## [Work instructions]
The reply should hold only the lines from the one with "X160143Y-3558D02*" through the end of the data, each given exactly.
|---|
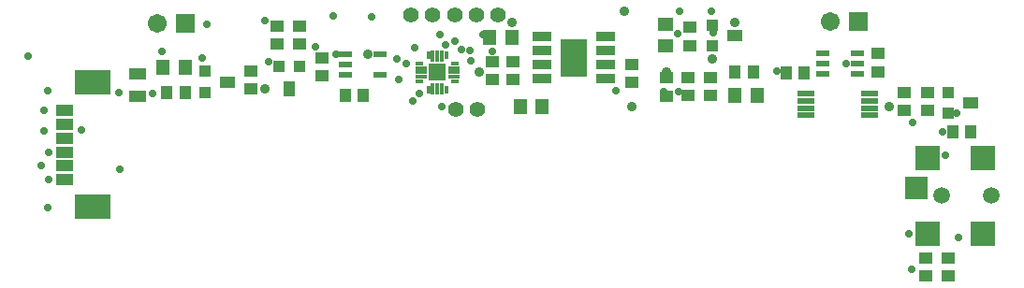
<source format=gts>
%FSLAX25Y25*%
%MOIN*%
G70*
G01*
G75*
G04 Layer_Color=8388736*
%ADD10R,0.07874X0.07874*%
%ADD11R,0.07087X0.07087*%
%ADD12R,0.03937X0.01575*%
%ADD13R,0.03937X0.03150*%
%ADD14R,0.03150X0.03937*%
%ADD15R,0.03937X0.04724*%
%ADD16R,0.04724X0.03937*%
%ADD17R,0.05118X0.05118*%
%ADD18R,0.02362X0.00787*%
%ADD19R,0.03150X0.00787*%
%ADD20R,0.00787X0.02362*%
%ADD21R,0.00787X0.03150*%
%ADD22C,0.04724*%
%ADD23R,0.11811X0.08268*%
%ADD24R,0.05118X0.03150*%
%ADD25R,0.05118X0.03150*%
%ADD26R,0.05000X0.03600*%
%ADD27R,0.03600X0.03600*%
%ADD28R,0.03600X0.05000*%
%ADD29R,0.03600X0.03600*%
%ADD30R,0.08898X0.12402*%
%ADD31R,0.05906X0.02400*%
%ADD32R,0.05118X0.01260*%
%ADD33C,0.02756*%
%ADD34C,0.00787*%
%ADD35C,0.02362*%
%ADD36C,0.01969*%
%ADD37R,0.09252X0.06142*%
%ADD38C,0.05118*%
%ADD39R,0.05906X0.05906*%
%ADD40C,0.05906*%
%ADD41C,0.01969*%
%ADD42C,0.02756*%
%ADD43C,0.01000*%
%ADD44C,0.00600*%
%ADD45C,0.00984*%
%ADD46C,0.00500*%
%ADD47C,0.00709*%
%ADD48C,0.00591*%
%ADD49C,0.01200*%
%ADD50C,0.00492*%
%ADD51R,0.08674X0.08674*%
%ADD52R,0.07887X0.07887*%
%ADD53R,0.04737X0.02375*%
%ADD54R,0.04737X0.03950*%
%ADD55R,0.03950X0.04737*%
%ADD56R,0.04737X0.05524*%
%ADD57R,0.05524X0.04737*%
%ADD58R,0.05918X0.05918*%
%ADD59R,0.03162X0.01587*%
%ADD60R,0.03950X0.01587*%
%ADD61R,0.01587X0.03162*%
%ADD62R,0.01587X0.03950*%
%ADD63C,0.05524*%
%ADD64R,0.12611X0.09068*%
%ADD65R,0.05918X0.03950*%
%ADD66R,0.05918X0.03950*%
%ADD67R,0.05800X0.04400*%
%ADD68R,0.04400X0.04400*%
%ADD69R,0.04400X0.05800*%
%ADD70R,0.04400X0.04400*%
%ADD71R,0.09698X0.13202*%
%ADD72R,0.06706X0.03200*%
%ADD73R,0.05918X0.02060*%
%ADD74C,0.05918*%
%ADD75R,0.06706X0.06706*%
%ADD76C,0.06706*%
%ADD77C,0.02769*%
%ADD78C,0.03556*%
D51*
X364253Y-82130D02*
D03*
X344568D02*
D03*
X364253Y-55358D02*
D03*
X344568D02*
D03*
D52*
X340631Y-65988D02*
D03*
D53*
X319727Y-17845D02*
D03*
Y-25326D02*
D03*
Y-21586D02*
D03*
X307522D02*
D03*
Y-25326D02*
D03*
Y-17845D02*
D03*
X149603Y-18290D02*
D03*
Y-25770D02*
D03*
X137399Y-22030D02*
D03*
Y-25770D02*
D03*
Y-18290D02*
D03*
D54*
X336368Y-38366D02*
D03*
Y-32067D02*
D03*
X251866Y-33427D02*
D03*
Y-26734D02*
D03*
X259496Y-33030D02*
D03*
Y-26731D02*
D03*
X267244Y-33031D02*
D03*
Y-26732D02*
D03*
X259979Y-15376D02*
D03*
Y-8683D02*
D03*
X189562Y-20833D02*
D03*
Y-27132D02*
D03*
X197182Y-20833D02*
D03*
Y-27132D02*
D03*
X103640Y-24410D02*
D03*
Y-30710D02*
D03*
X113055Y-8366D02*
D03*
Y-14665D02*
D03*
X121105Y-8446D02*
D03*
Y-14745D02*
D03*
X128995Y-25820D02*
D03*
Y-19520D02*
D03*
X239260Y-28130D02*
D03*
Y-21830D02*
D03*
X344724Y-38366D02*
D03*
Y-32067D02*
D03*
X344180Y-97160D02*
D03*
Y-90860D02*
D03*
X351953Y-90894D02*
D03*
Y-97193D02*
D03*
X326944Y-17879D02*
D03*
Y-24572D02*
D03*
D55*
X282719Y-24570D02*
D03*
X276026D02*
D03*
X80257Y-31961D02*
D03*
X73564D02*
D03*
X143776Y-32980D02*
D03*
X137477D02*
D03*
X300810Y-24910D02*
D03*
X294510D02*
D03*
X359958Y-46110D02*
D03*
X353658D02*
D03*
D56*
X276013Y-33014D02*
D03*
X283888D02*
D03*
X72366Y-22970D02*
D03*
X80240D02*
D03*
X196588Y-12180D02*
D03*
X188714D02*
D03*
X207477Y-36830D02*
D03*
X199603D02*
D03*
D57*
X251329Y-7493D02*
D03*
Y-15367D02*
D03*
D58*
X170118Y-24764D02*
D03*
D59*
X176417Y-21614D02*
D03*
Y-27913D02*
D03*
X163819D02*
D03*
Y-21614D02*
D03*
D60*
X176024Y-23189D02*
D03*
Y-24764D02*
D03*
Y-26339D02*
D03*
X164213D02*
D03*
Y-24764D02*
D03*
Y-23189D02*
D03*
D61*
X173268Y-31063D02*
D03*
X166969D02*
D03*
Y-18465D02*
D03*
X173268D02*
D03*
D62*
X171693Y-30669D02*
D03*
X170118D02*
D03*
X168543D02*
D03*
Y-18858D02*
D03*
X170118D02*
D03*
X171693D02*
D03*
D63*
X176674Y-38010D02*
D03*
X176250Y-4250D02*
D03*
X184434Y-38010D02*
D03*
X191665Y-4250D02*
D03*
X183958D02*
D03*
X168543D02*
D03*
X160835D02*
D03*
D64*
X47269Y-28364D02*
D03*
Y-72656D02*
D03*
D65*
X37230Y-43325D02*
D03*
Y-38404D02*
D03*
Y-48246D02*
D03*
Y-53167D02*
D03*
Y-58089D02*
D03*
Y-63010D02*
D03*
D66*
X63297Y-33421D02*
D03*
Y-25153D02*
D03*
D67*
X95417Y-28192D02*
D03*
X276014Y-11678D02*
D03*
X360040Y-35588D02*
D03*
D68*
X87417Y-24392D02*
D03*
Y-31892D02*
D03*
X268014Y-7878D02*
D03*
Y-15378D02*
D03*
X352040Y-31788D02*
D03*
Y-39288D02*
D03*
D69*
X117308Y-30483D02*
D03*
D70*
X121108Y-22483D02*
D03*
X113608D02*
D03*
D71*
X218701Y-19606D02*
D03*
D72*
X229951Y-27106D02*
D03*
Y-22106D02*
D03*
Y-17106D02*
D03*
Y-12106D02*
D03*
X207451D02*
D03*
Y-17106D02*
D03*
Y-22106D02*
D03*
Y-27106D02*
D03*
D73*
X301361Y-32337D02*
D03*
Y-34896D02*
D03*
Y-37455D02*
D03*
X323999Y-32337D02*
D03*
Y-34896D02*
D03*
Y-37455D02*
D03*
X301361Y-40014D02*
D03*
X323999D02*
D03*
D74*
X367403Y-68744D02*
D03*
X349687D02*
D03*
D75*
X319950Y-6610D02*
D03*
X80510Y-7230D02*
D03*
D76*
X309950Y-6610D02*
D03*
X70510Y-7230D02*
D03*
D77*
X31636Y-53167D02*
D03*
X29077Y-58089D02*
D03*
X31833Y-63010D02*
D03*
X30022Y-38404D02*
D03*
X178661Y-16732D02*
D03*
X181811Y-17087D02*
D03*
X176674Y-38010D02*
D03*
X184370Y-38228D02*
D03*
X163819Y-32208D02*
D03*
X173071Y-15079D02*
D03*
X171696Y-36811D02*
D03*
X159006Y-21614D02*
D03*
X161493Y-35007D02*
D03*
X315838Y-21586D02*
D03*
X176299Y-13465D02*
D03*
X189562Y-17126D02*
D03*
X355866Y-83465D02*
D03*
X339528Y-42480D02*
D03*
X349968Y-46110D02*
D03*
X216850Y-15512D02*
D03*
Y-18543D02*
D03*
X220945Y-15512D02*
D03*
X216850Y-21575D02*
D03*
X146811Y-4961D02*
D03*
X134077Y-18290D02*
D03*
X30197Y-45748D02*
D03*
X43425Y-45197D02*
D03*
X220945Y-18543D02*
D03*
Y-21575D02*
D03*
X155669Y-19961D02*
D03*
X156296Y-27133D02*
D03*
X161965Y-15951D02*
D03*
X256378Y-3032D02*
D03*
X351181Y-54213D02*
D03*
X255906Y-31772D02*
D03*
X250827Y-31653D02*
D03*
X233583Y-31378D02*
D03*
X181968Y-20551D02*
D03*
X170984Y-11417D02*
D03*
X186378D02*
D03*
X267835Y-3110D02*
D03*
X268307Y-10630D02*
D03*
X255591Y-10905D02*
D03*
X290945Y-24370D02*
D03*
X354921Y-39173D02*
D03*
X338150Y-82402D02*
D03*
X31417Y-31339D02*
D03*
X339016Y-95000D02*
D03*
X24449Y-18898D02*
D03*
X110000Y-20945D02*
D03*
X31417Y-72913D02*
D03*
X68583Y-32205D02*
D03*
X86457Y-19764D02*
D03*
X72165Y-17362D02*
D03*
X56811Y-32008D02*
D03*
X57047Y-59252D02*
D03*
X126772Y-15551D02*
D03*
X132992Y-4567D02*
D03*
X88150Y-7520D02*
D03*
X108583Y-6260D02*
D03*
D78*
X267992Y-19961D02*
D03*
X239469Y-36830D02*
D03*
X331044D02*
D03*
X108741Y-30710D02*
D03*
X236575Y-3071D02*
D03*
X276024Y-6890D02*
D03*
X251850Y-24528D02*
D03*
X185000D02*
D03*
X145416Y-18290D02*
D03*
X160143Y-3558D02*
D03*
X196653Y-6890D02*
D03*
M02*

</source>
|---|
## [Solution to this task]
X160143Y-3558D02*
D03*
X196653Y-6890D02*
D03*
M02*

</source>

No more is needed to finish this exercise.